By C. Michael Bailey
Art Pepper: Notes from a Jazz Survivor
Directed by Don McGlynn
Shanachie SH 6316
Playing Time: 50:00
The Art of Pepper. Notes from a Jazz Survivor has just been re-released after languishing for several years in the discontinued bin. Directed by Don McGlynn and released in 1981, Notes is a searing portrait of Art Pepper, one of Jazz Music’s most distinctive voices and enduring archetypes. The production of this documentary took place between the release of Art and Laurie Pepper’s Autobiography, Strait Life in 1978 and Pepper’s Death in 1982 and offers unique and no-frills glimpse of Pepper at the height of his re-emergence in the late ‘70s and early ‘80s.
The Beautiful, The Brilliant, The Doomed. Notes has a great deal in common with Bruce Webber’s 1987 documentary “Let’s Get Lost”, a film that addressed the life and creation of trumpeter Chet Baker. The similarities include both content and myth. These films were produced at the end of the two musician’s turbulent lives. The majority of footage was from the musician’s later periods. Both films portray attractive, talented and tragically self-destructive West Coast musicians who endured their self destruction into their 50s, enjoying a certain commercial success during the period surrounding the films.

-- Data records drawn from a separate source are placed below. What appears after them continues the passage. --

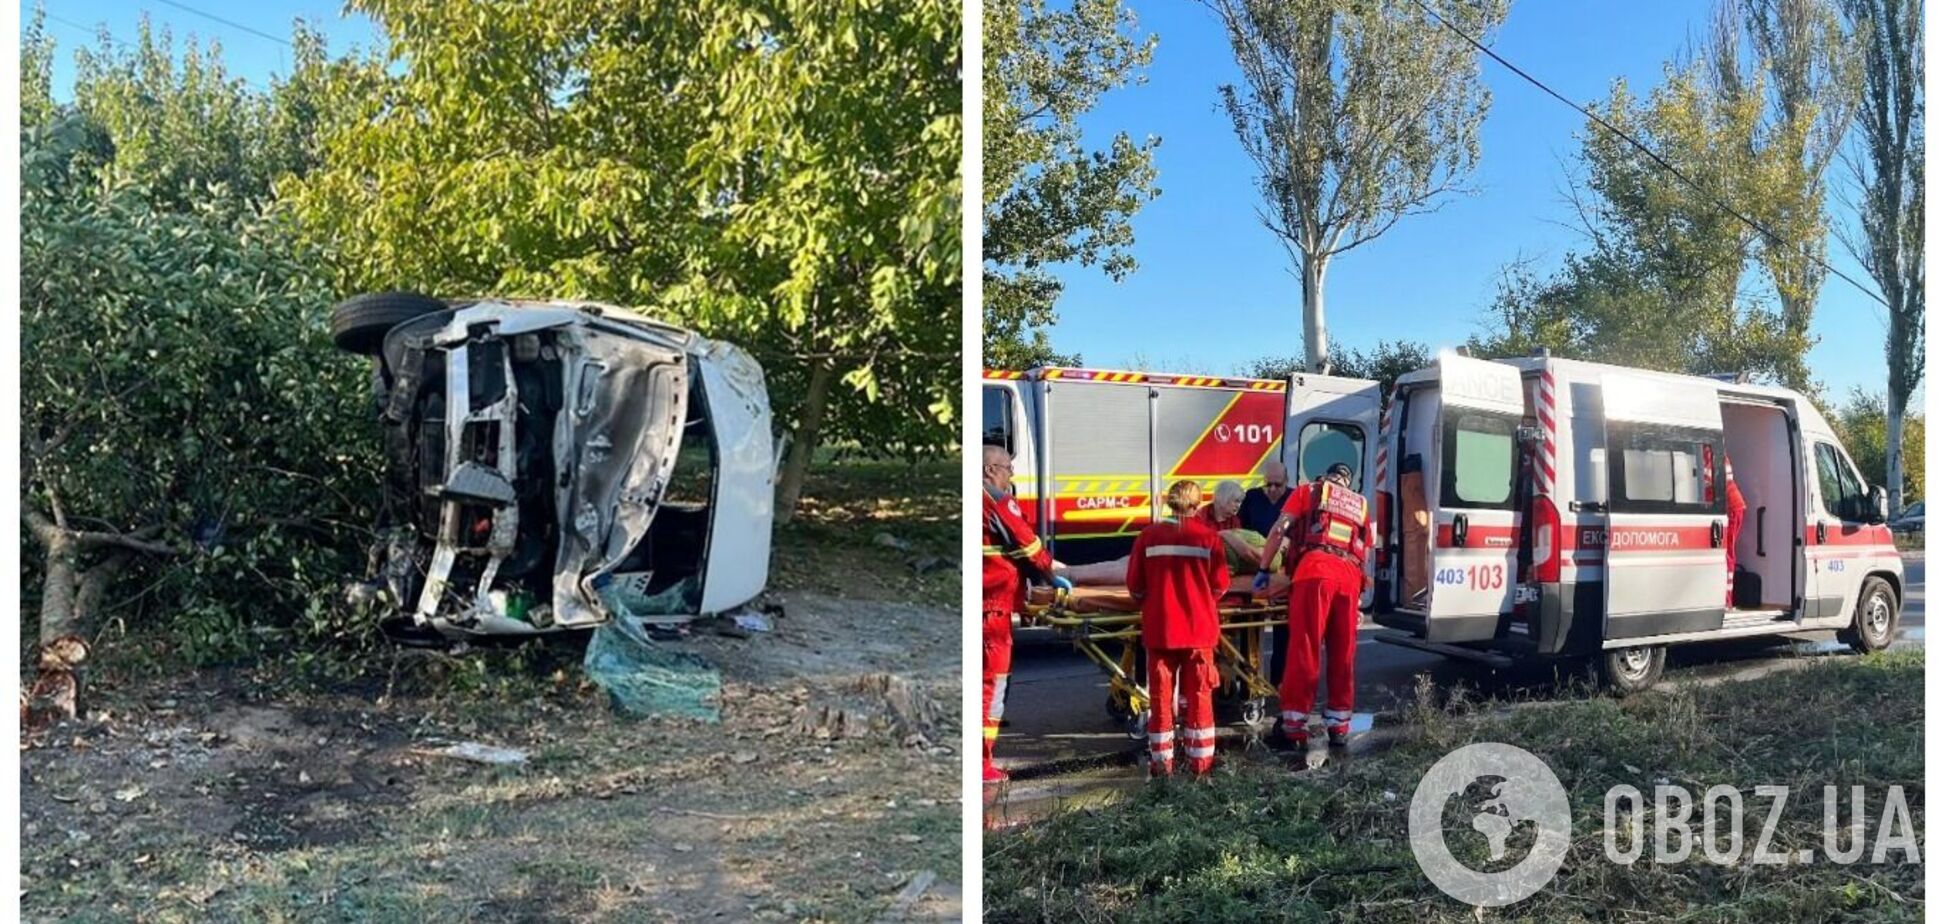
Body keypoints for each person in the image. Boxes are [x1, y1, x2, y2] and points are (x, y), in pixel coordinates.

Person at [1253, 461, 1372, 752]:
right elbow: (1366, 551)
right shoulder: (1361, 505)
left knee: (1305, 649)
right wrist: (1359, 596)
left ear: (1325, 476)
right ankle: (1339, 727)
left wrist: (1264, 567)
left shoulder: (1309, 491)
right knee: (1343, 654)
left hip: (1314, 573)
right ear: (1347, 481)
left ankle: (1294, 727)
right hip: (1349, 579)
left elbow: (1280, 528)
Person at [1127, 480, 1229, 777]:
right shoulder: (1209, 537)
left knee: (1160, 696)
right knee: (1199, 695)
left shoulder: (1148, 536)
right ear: (1198, 505)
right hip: (1199, 631)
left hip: (1161, 629)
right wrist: (1200, 601)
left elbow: (1135, 586)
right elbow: (1220, 586)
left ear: (1170, 502)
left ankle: (1162, 766)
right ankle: (1200, 767)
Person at [981, 444, 1065, 784]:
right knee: (991, 688)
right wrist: (1050, 574)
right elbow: (1029, 546)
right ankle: (981, 765)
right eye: (1007, 468)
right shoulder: (997, 501)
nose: (1011, 475)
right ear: (990, 470)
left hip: (988, 603)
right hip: (992, 610)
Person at [1239, 461, 1292, 536]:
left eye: (1278, 485)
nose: (1272, 489)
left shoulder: (1294, 497)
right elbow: (1239, 527)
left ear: (1286, 481)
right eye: (1268, 484)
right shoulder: (1252, 496)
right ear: (1264, 480)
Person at [1724, 454, 1746, 606]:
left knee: (1727, 554)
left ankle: (1727, 601)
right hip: (1731, 506)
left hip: (1732, 507)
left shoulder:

The similarities between the films stop short of the stylistic characteristics. Where Webber’s Let’s Get Lost is an ethereal Calvin Klein commercial featuring Baker as the dark American romantic, Notes is a jolting, straight-ahead rendering of a wasted, yet in the end, triumphant life featuring Pepper and his third wife, Laurie. Notes reveals a violently honest Pepper who is relatively sober. Let’s Get Lost in the end finds Baker where he has been for most of the previous 30 years, deluded and high.
Laurie. The tonal center of the documentary is Laurie Pepper, Art’s wife whom he met while rehabbing at Synanon in the late ‘60s. She is warmly empathetic with Pepper when regarding his genius and ironically obtuse when regarding his weaknesses. When interviewed by Terri Gross for Fresh Air many years later, she was a bit more introspective and honest about the challenge of living with and managing a such and egocentric as Pepper. Nevertheless, Ms. Pepper is single-handedly responsible for the succinct documentation of this musician’s Life.
Performance. Notes captures Pepper leading a trio in a club date in Malibu playing “Red Car”, “Patricia”, and “Miss Who?”. The performances are characteristic of Pepper’s playing in his later period. Gone is the dry ice tone of the ‘50s. It is replaced with an incandescently emotional performance that must be the closest thing to musical self-emolation as one can get. The tunes may be found in other performance on Pepper’s Galaxy Box set, a collection of mostly alto-lead quartet recordings.
During the performance of his famous ballad, “Patricia”, one can catch a glimpse of that beautiful and handsome face that stares out from Art Pepper + Eleven—Plays Modern Jazz Classics. Notes for a Jazz Survivor offers a scene form the end of the road for a preeminant altoist. This is how Pepper should be remembered…at the top of his game.